[illustration courtesy of: Tonia Klein/NANOGrav]

By Shannon Sigafoos

A renewal of a National Science Foundation (NSF) grant providing $17 million in support of the North American Nanohertz Observatory for Gravitational Waves (NANOGrav)—an international group of physicists exploring the existence of gravitational waves through the observation of pulsar stars—will help Professor David Nice’s research students to better understand a transformational challenge in astrophysics: the detection and characterization of low-frequency gravitational waves.
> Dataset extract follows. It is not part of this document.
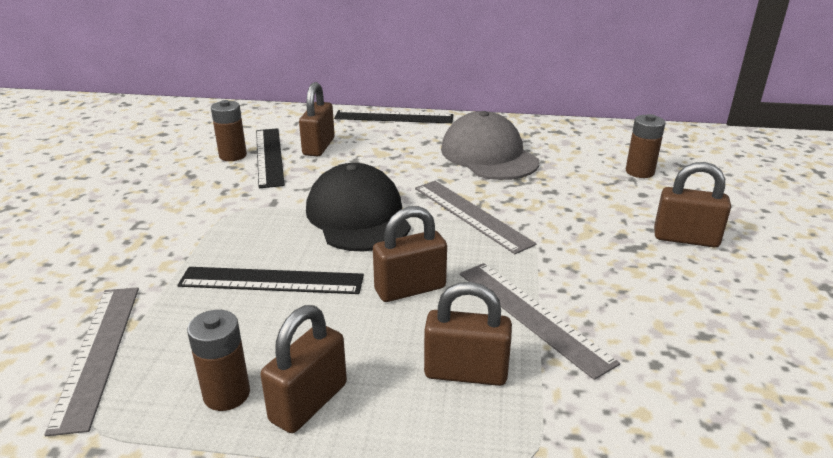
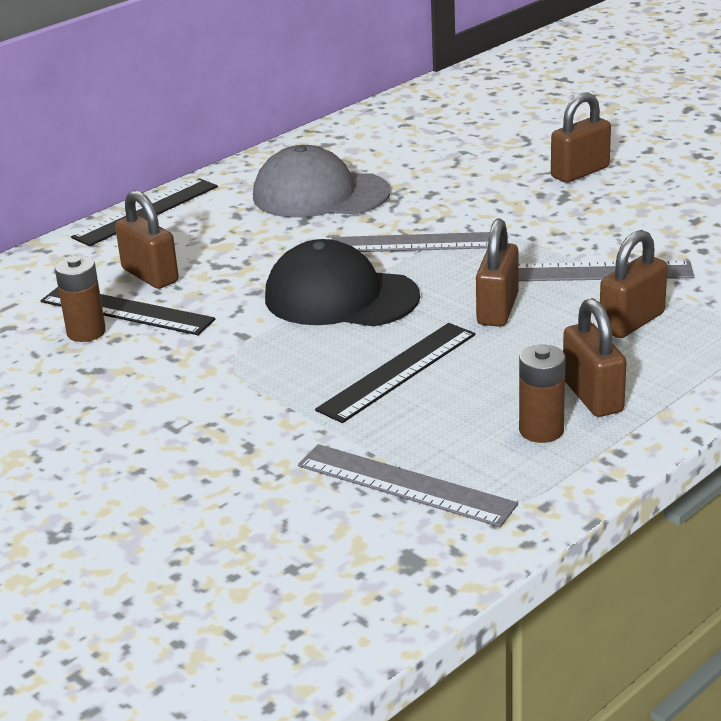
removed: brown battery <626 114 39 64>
Today, NANOGrav announced the renewal of the NSF Physics Frontiers Center grant, which supports much of the science performed by the group. Since 2015, the grant has allowed Nice and his students to gather and analyze data from sites in West Virginia, Puerto Rico, New Mexico, and Canada. The new grant will fund a postdoctoral fellow to work on the project as well as support undergraduate researchers through the College’s EXCEL program. (Learn more about the group’s work.)

David Nice

David Nice

“Gravitational waves—small ripples in space and time caused by the motion of massive stars and black holes—are a new frontier in astronomy. In 2015, the Laser Interferometer Gravitational-Wave Observatory (LIGO) made the first direct detection of gravitational waves from a pair of black holes that collided with one another. That detection, and many detections made since then by LIGO, involves gravitational waves that are very rapid, ripples that stretch and compress space and time many times a second,” shares Nice, professor and head of physics. “In contrast, NANOGrav is seeking to detect very slow ripples, occurring over periods of years, produced by black holes billions of times more massive than those discovered by LIGO. By making these measurements, we will better understand the creation and evolution of massive black holes throughout the universe.”

NANOGrav’s five-year program will make use of the unique capabilities and sensitivity of the Green Bank Telescope (GBT), which is located in the National Radio Quiet Zone protecting the incredibly sensitive telescope from unwanted radio interference, enabling it to study pulsars and other astronomical objects. It also uses data from the Very Large Array (VLA) and collaborates with the Canadian Hydrogen Intensity Mapping Experiment (CHIME).

In addition, NANOGrav will use legacy Arecibo Observatory data, which will anchor combined future data sets. The GBT, VLA, and Arecibo are all funded by the NSF. NANOGrav is also a member of the International Pulsar Timing Array (IPTA) collaboration, which aims to combine data from telescopes in North America, Europe, South Africa, India, and China to form the most sensitive pulsar timing dataset in the world. 

“Until last year, the Arecibo Observatory in Puerto Rico was a key part of the NANOGrav observing program. A structural failure of that telescope in August 2020, followed by its collapse in December 2020, was a tragedy for astronomy and for the island of Puerto Rico,” says Nice. “In NANOGrav, we have compensated for the loss of Arecibo by increasing our observations using the Green Bank Telescope, in West Virginia, along with collaborating with the recently completed CHIME telescope in British Columbia, Canada. While the Arecibo Observatory is a significant loss, we will continue our program using other telescope resources, confident in our goal of detecting and characterizing long-period gravitational waves.”

Funding from the PFC grant is once again split among the group’s members, including California Institute of Technology, Cornell, Franklin and Marshall, Montana State University, Oberlin, Universities Space Research Association and NASA’s Goddard Space Flight Center, University of Texas at Brownsville, University of Wisconsin-Milwaukee, West Virginia University, and the National Radio Astronomy Observatory.

With Lafayette’s portion, Nice’s research students are “exposed to cutting-edge astronomical research, participate in the analysis of the data, and learn a lot about modern computational methods.”